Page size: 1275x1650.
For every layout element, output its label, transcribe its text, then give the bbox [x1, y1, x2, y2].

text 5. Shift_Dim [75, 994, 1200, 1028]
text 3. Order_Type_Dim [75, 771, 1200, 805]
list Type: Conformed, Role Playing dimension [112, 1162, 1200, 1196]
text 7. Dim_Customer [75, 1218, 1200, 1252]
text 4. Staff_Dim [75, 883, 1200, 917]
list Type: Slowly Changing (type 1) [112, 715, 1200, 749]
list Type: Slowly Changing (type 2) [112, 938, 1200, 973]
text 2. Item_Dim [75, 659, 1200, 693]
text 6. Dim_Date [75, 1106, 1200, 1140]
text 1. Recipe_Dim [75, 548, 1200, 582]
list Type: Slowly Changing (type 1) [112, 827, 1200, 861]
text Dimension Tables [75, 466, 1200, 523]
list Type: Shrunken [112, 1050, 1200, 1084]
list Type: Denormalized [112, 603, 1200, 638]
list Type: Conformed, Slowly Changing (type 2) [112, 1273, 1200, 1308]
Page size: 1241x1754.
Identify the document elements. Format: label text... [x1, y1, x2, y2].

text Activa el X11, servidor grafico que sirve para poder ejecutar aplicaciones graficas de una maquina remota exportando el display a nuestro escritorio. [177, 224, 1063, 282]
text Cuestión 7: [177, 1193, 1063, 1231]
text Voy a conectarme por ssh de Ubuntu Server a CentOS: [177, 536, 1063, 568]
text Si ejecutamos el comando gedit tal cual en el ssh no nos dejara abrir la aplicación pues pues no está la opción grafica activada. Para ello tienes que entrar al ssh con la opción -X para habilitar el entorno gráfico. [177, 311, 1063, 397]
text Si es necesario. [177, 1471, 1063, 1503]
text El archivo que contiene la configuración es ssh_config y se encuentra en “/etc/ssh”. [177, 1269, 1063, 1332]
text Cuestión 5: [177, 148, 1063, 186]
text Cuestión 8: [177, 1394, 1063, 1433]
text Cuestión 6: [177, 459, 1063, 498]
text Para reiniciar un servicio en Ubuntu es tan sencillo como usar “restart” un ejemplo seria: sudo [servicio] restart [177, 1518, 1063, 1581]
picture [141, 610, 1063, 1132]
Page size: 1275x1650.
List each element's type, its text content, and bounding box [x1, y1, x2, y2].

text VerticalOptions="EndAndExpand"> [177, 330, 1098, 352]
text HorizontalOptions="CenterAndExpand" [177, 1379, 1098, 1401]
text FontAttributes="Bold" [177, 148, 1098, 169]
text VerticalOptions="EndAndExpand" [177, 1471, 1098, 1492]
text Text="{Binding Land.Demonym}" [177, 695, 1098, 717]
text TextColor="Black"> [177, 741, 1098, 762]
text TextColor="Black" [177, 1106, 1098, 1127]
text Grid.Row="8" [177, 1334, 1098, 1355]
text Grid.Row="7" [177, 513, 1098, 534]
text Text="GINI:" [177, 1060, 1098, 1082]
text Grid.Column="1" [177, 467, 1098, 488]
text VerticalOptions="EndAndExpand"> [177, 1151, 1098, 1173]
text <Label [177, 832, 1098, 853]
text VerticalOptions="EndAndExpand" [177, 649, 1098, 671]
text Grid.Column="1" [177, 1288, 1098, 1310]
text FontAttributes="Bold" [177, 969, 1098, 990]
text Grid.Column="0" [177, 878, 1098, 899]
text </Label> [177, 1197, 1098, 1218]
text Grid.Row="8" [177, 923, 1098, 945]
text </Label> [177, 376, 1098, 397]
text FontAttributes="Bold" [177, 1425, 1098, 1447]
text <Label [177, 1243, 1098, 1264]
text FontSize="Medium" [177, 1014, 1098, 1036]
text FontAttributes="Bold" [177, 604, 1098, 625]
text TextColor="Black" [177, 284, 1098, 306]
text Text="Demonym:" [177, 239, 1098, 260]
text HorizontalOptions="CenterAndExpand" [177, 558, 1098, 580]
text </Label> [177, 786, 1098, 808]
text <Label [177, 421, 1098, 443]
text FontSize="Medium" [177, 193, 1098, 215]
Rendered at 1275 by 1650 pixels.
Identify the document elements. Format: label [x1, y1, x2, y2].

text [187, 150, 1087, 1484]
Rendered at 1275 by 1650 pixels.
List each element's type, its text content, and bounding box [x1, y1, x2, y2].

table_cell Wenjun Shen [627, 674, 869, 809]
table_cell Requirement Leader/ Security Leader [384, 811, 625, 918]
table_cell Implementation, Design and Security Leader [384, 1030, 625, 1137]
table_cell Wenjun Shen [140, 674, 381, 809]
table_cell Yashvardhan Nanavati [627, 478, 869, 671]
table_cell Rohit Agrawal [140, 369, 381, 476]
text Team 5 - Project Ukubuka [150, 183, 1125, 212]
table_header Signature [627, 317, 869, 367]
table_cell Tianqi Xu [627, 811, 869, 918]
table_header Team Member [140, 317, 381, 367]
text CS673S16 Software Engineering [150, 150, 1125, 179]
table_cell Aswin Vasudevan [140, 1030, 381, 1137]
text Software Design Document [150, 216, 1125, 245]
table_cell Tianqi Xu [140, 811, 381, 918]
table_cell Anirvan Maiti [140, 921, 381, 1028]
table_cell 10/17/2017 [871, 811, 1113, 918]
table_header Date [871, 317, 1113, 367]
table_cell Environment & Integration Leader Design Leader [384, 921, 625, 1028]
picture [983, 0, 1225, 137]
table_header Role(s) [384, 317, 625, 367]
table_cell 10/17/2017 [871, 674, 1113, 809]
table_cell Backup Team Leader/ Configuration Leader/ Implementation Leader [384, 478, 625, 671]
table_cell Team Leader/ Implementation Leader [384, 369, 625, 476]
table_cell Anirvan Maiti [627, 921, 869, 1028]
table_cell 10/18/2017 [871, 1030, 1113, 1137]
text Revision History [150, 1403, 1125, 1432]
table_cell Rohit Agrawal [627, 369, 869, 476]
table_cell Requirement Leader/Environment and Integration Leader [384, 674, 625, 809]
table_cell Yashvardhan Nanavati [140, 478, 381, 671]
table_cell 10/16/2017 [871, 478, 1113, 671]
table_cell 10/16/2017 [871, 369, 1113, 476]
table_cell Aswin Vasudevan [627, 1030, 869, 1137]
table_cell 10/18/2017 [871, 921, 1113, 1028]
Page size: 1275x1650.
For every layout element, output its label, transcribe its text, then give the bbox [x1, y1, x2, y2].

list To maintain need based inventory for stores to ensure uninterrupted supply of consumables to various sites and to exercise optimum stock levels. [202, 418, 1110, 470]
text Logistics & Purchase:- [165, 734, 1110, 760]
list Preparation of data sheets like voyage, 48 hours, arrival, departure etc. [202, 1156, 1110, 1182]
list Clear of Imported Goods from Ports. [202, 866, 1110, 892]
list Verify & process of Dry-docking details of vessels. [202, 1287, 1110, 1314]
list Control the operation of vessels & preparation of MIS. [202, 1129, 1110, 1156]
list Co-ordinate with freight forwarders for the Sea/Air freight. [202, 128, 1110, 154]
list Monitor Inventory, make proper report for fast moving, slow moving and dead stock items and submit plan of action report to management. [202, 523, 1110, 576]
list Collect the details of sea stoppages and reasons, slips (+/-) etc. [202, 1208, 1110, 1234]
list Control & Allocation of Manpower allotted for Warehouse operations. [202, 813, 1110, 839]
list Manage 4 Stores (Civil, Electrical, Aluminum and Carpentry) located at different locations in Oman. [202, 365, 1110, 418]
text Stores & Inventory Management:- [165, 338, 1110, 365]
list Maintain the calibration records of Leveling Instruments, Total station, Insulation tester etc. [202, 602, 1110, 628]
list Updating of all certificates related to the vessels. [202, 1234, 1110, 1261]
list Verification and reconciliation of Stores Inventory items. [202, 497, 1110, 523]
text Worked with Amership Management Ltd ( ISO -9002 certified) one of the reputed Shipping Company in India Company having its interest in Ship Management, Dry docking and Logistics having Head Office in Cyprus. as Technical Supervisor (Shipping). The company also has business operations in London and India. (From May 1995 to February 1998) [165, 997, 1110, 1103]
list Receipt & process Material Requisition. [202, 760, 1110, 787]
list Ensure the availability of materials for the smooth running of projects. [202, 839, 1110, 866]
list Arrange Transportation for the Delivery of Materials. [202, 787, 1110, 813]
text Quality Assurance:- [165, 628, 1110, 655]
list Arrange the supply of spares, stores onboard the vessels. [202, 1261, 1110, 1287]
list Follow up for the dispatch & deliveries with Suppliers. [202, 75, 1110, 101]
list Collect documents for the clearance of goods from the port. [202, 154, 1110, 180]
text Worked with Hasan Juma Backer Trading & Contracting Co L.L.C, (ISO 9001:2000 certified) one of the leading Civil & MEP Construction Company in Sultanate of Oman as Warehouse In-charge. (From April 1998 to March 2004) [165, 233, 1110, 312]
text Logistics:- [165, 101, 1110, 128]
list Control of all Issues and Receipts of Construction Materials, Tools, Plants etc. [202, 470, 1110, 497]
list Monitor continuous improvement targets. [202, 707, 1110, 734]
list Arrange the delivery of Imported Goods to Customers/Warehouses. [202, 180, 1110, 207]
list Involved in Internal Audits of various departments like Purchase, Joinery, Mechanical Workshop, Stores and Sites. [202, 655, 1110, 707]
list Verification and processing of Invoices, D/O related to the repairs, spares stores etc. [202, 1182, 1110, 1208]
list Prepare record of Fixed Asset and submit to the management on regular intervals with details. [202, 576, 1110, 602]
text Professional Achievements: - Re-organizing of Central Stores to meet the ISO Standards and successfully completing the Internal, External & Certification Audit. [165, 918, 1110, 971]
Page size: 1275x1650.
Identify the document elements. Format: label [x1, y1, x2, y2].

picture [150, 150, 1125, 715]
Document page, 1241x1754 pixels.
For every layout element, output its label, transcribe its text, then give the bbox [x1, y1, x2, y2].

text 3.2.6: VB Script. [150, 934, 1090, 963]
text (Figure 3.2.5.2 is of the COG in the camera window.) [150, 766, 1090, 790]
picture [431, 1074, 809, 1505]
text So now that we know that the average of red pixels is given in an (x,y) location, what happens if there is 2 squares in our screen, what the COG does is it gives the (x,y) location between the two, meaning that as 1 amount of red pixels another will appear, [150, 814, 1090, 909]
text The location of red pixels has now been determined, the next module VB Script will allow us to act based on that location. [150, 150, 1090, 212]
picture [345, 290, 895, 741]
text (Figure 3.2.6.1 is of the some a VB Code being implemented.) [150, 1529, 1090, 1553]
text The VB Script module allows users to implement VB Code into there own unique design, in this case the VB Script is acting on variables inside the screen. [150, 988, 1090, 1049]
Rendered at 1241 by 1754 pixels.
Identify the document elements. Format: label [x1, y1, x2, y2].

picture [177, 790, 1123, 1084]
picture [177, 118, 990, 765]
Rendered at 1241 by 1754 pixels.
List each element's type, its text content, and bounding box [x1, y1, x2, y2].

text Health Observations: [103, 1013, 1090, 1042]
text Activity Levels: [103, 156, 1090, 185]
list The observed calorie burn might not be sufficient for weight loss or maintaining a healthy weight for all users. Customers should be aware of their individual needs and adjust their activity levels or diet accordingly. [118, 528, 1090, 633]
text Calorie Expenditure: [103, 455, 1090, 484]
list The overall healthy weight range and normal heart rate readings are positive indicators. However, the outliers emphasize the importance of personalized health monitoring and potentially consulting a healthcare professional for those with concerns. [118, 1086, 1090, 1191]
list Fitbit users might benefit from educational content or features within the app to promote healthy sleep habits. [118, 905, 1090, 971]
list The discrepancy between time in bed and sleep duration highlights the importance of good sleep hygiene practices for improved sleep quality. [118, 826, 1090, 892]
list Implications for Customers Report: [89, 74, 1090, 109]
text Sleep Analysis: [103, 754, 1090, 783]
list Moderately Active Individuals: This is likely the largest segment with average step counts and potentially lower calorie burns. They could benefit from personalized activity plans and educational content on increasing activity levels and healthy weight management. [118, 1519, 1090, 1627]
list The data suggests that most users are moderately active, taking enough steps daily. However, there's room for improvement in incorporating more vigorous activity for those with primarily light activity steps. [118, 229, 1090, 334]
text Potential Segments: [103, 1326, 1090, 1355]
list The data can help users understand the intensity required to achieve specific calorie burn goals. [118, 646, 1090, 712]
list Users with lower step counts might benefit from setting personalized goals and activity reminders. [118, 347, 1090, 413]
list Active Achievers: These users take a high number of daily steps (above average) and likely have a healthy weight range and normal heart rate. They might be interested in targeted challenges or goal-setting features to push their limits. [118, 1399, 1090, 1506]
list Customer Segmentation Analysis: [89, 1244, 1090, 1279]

Work required: Where a line above contains the string "items", copy that line.

Worked solution:
list Monitor Inventory, make proper report for fast moving, slow moving and dead stock items and submit plan of action report to management. [202, 523, 1110, 576]
list Verification and reconciliation of Stores Inventory items. [202, 497, 1110, 523]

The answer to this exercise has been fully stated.